(Data below):
<<<<

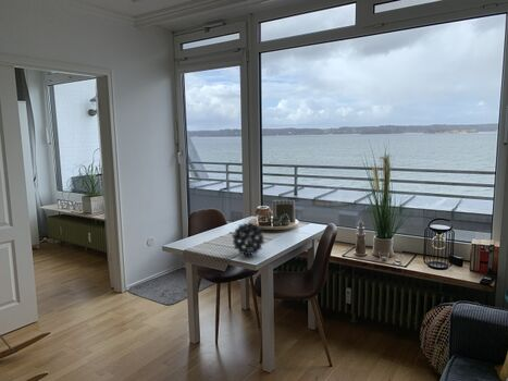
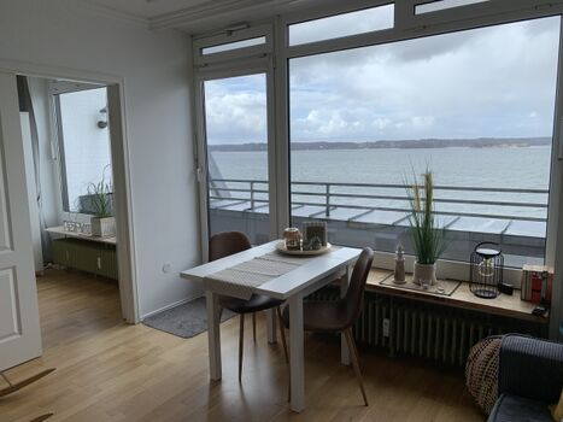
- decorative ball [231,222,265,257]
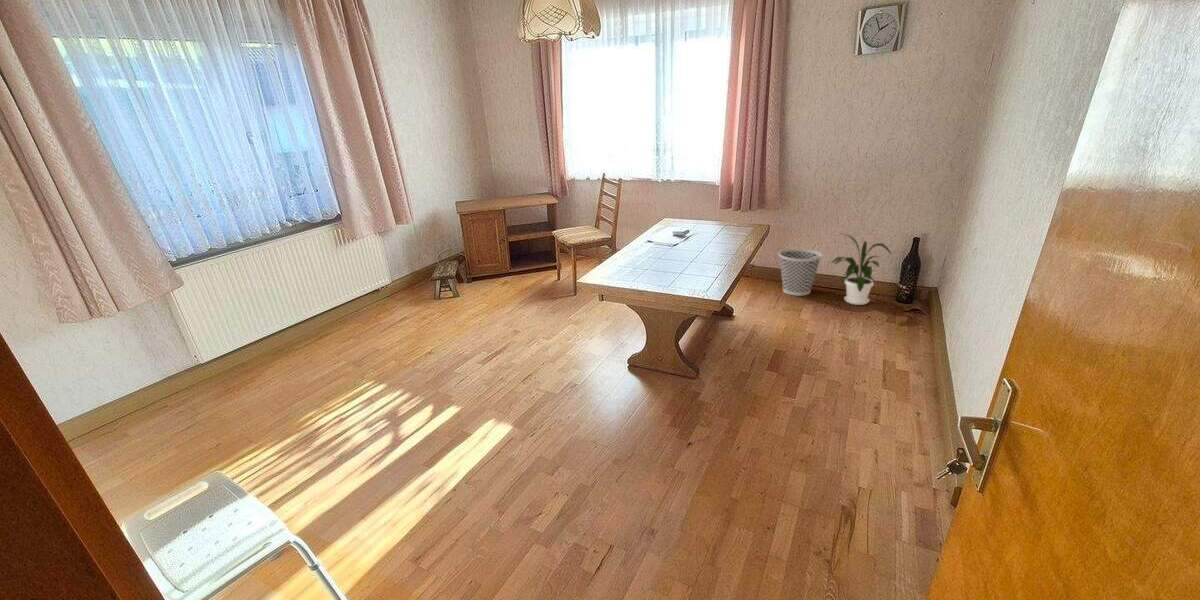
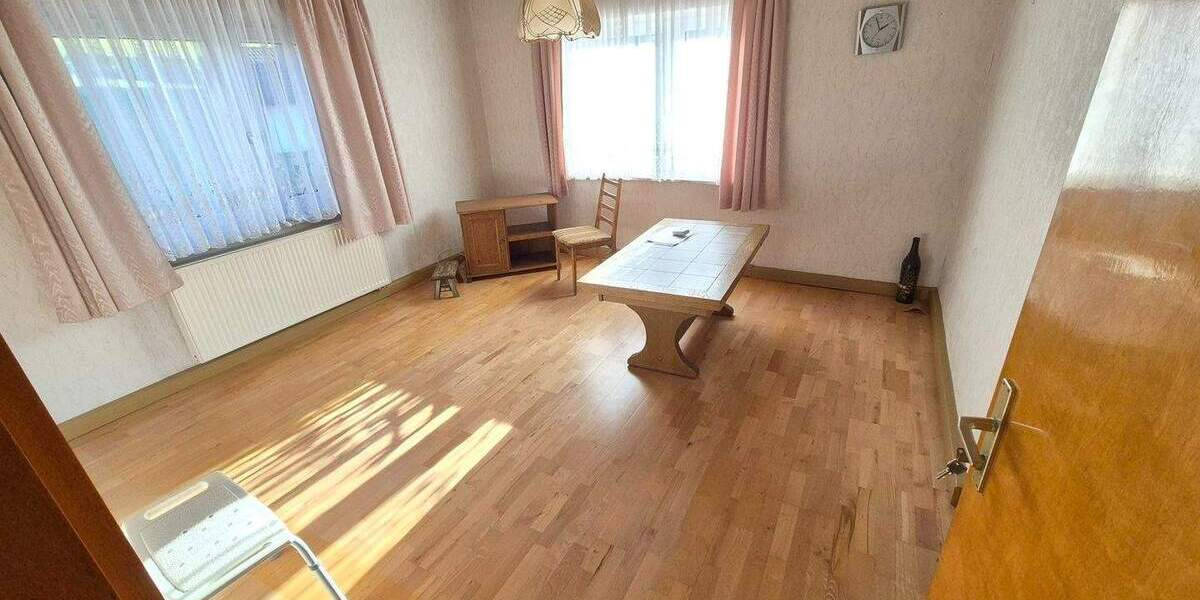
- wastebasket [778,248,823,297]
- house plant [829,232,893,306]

>>>>

(Instructions to follow): After locating the line that contains "- wastebasket [778,248,823,297]", output it and the remaining lines of the material above, exactly as they read.

(Solution):
- wastebasket [778,248,823,297]
- house plant [829,232,893,306]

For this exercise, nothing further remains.